YOUR TASK
Return each line of the data below that contains the string "FACE".

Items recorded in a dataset
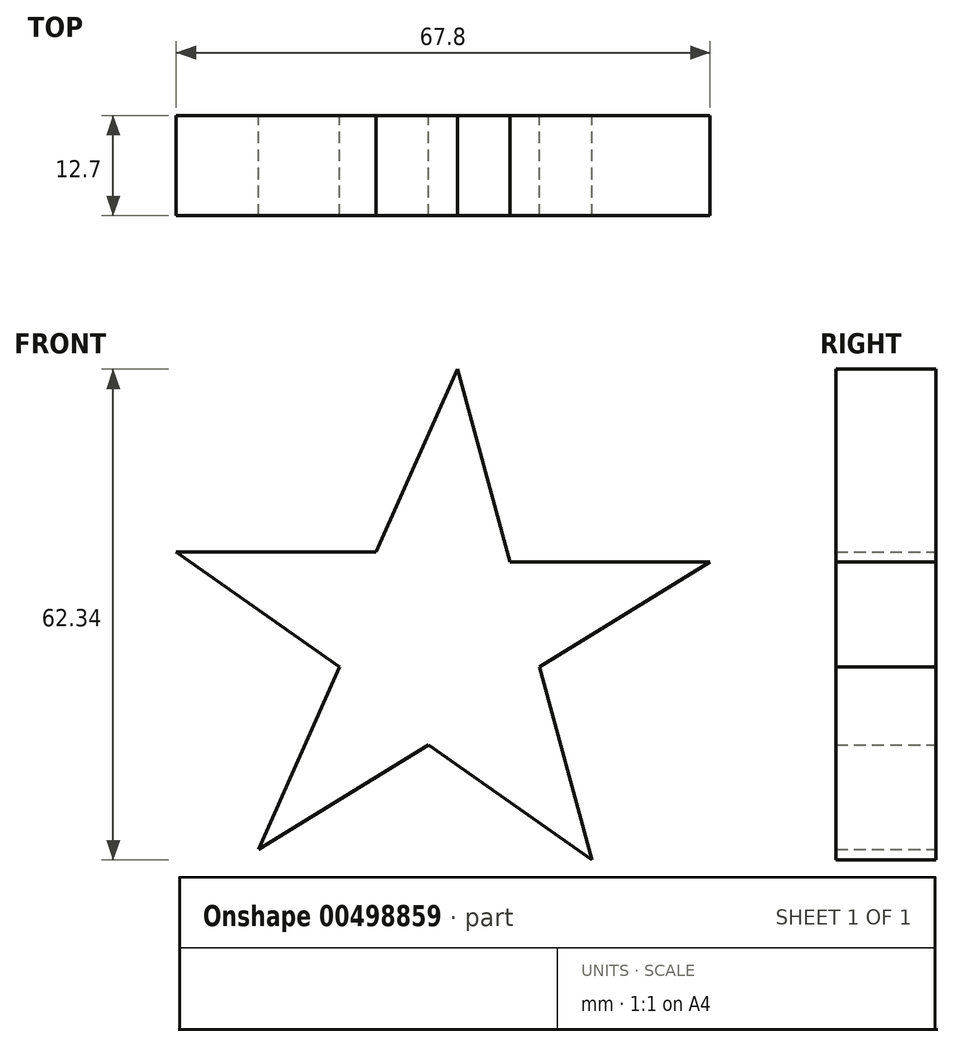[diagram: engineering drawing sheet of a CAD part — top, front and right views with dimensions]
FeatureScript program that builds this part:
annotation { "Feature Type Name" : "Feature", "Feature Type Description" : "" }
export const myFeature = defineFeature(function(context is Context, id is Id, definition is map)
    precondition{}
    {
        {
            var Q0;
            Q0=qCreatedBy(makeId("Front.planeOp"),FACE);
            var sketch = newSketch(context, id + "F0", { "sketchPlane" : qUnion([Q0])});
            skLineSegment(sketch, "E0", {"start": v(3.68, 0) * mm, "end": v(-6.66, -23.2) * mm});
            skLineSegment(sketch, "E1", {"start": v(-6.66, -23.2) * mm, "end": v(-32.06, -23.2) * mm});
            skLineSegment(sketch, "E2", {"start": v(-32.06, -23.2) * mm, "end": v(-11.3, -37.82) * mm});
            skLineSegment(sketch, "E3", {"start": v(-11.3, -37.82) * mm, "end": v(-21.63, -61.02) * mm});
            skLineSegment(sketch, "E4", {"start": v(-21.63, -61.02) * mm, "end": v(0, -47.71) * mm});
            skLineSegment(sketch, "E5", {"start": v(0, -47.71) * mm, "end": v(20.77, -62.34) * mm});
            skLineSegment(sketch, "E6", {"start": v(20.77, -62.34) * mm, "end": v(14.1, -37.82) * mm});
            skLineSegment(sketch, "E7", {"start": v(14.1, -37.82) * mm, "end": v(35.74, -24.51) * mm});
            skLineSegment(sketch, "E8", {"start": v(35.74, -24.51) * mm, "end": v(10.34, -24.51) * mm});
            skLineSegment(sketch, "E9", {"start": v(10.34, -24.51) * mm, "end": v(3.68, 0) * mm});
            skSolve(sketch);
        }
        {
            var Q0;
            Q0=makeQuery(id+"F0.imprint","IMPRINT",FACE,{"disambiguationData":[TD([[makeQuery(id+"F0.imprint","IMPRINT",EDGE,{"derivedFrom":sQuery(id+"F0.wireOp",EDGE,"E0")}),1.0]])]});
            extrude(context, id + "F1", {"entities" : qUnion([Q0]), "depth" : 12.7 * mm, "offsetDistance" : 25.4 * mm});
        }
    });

==

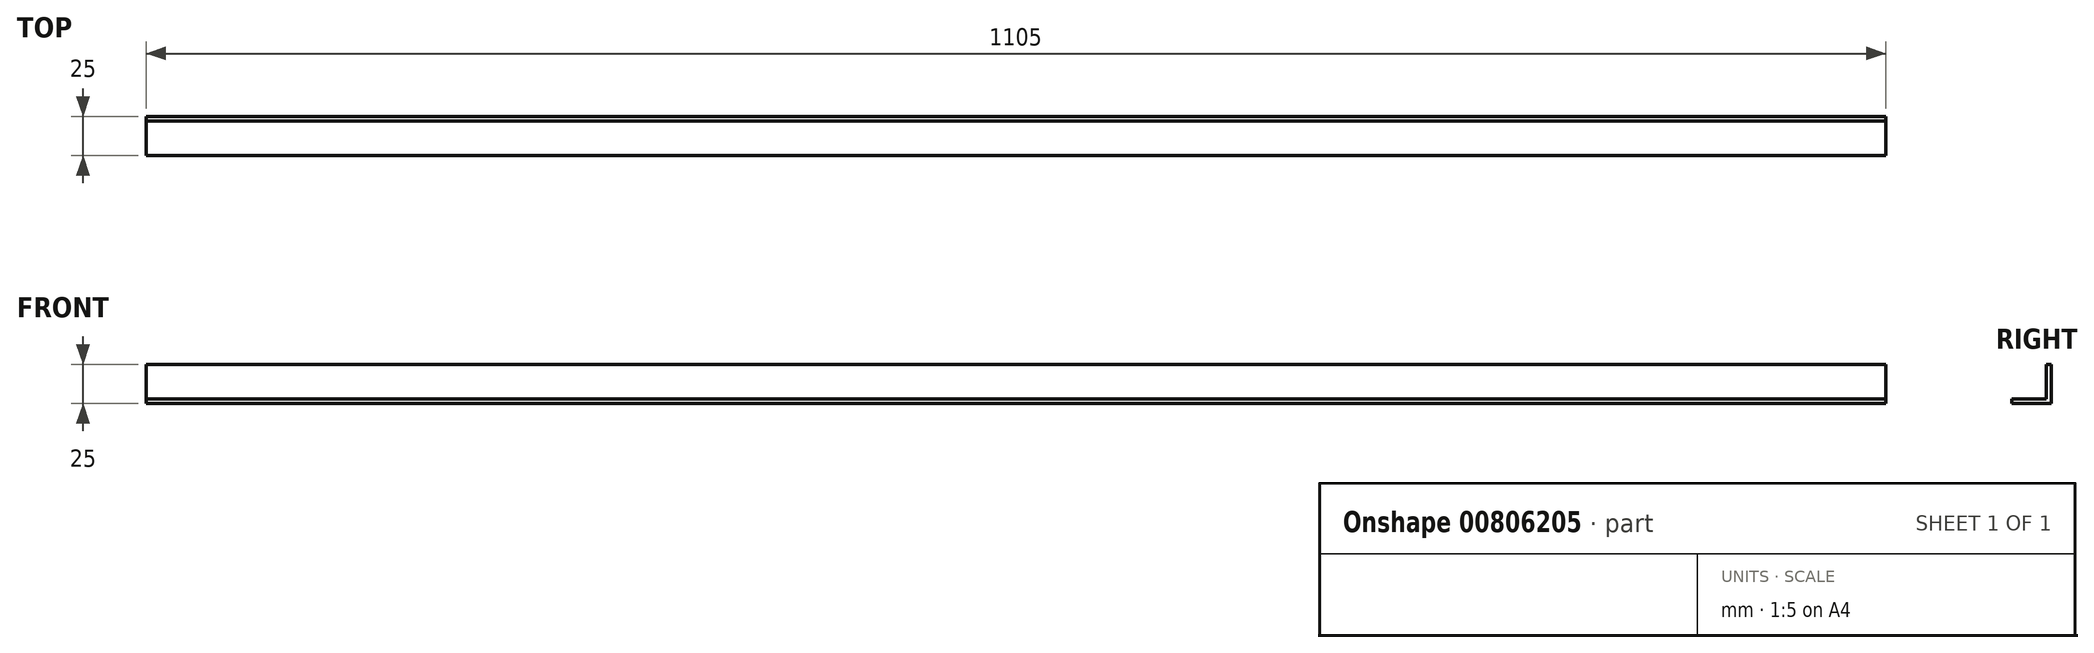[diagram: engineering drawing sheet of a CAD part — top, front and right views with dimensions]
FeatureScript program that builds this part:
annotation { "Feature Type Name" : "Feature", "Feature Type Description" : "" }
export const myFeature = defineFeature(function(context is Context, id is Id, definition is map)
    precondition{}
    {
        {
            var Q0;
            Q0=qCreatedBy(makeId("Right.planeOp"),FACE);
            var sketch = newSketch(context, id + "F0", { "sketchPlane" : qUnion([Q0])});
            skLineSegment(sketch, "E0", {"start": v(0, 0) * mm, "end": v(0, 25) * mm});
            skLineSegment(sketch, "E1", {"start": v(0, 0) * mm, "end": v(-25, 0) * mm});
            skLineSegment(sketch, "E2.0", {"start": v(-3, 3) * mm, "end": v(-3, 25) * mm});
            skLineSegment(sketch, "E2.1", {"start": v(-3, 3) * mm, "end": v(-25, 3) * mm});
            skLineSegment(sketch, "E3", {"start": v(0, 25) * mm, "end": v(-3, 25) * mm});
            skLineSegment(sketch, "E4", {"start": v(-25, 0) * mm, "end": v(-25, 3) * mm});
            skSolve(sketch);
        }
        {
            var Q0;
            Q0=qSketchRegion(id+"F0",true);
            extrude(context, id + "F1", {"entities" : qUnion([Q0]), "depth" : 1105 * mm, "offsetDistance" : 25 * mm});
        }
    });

SOLUTION FOR THIS EXERCISE
            Q0=qCreatedBy(makeId("Front.planeOp"),FACE);
            Q0=makeQuery(id+"F0.imprint","IMPRINT",FACE,{"disambiguationData":[TD([[makeQuery(id+"F0.imprint","IMPRINT",EDGE,{"derivedFrom":sQuery(id+"F0.wireOp",EDGE,"E0")}),1.0]])]});
            Q0=qCreatedBy(makeId("Right.planeOp"),FACE);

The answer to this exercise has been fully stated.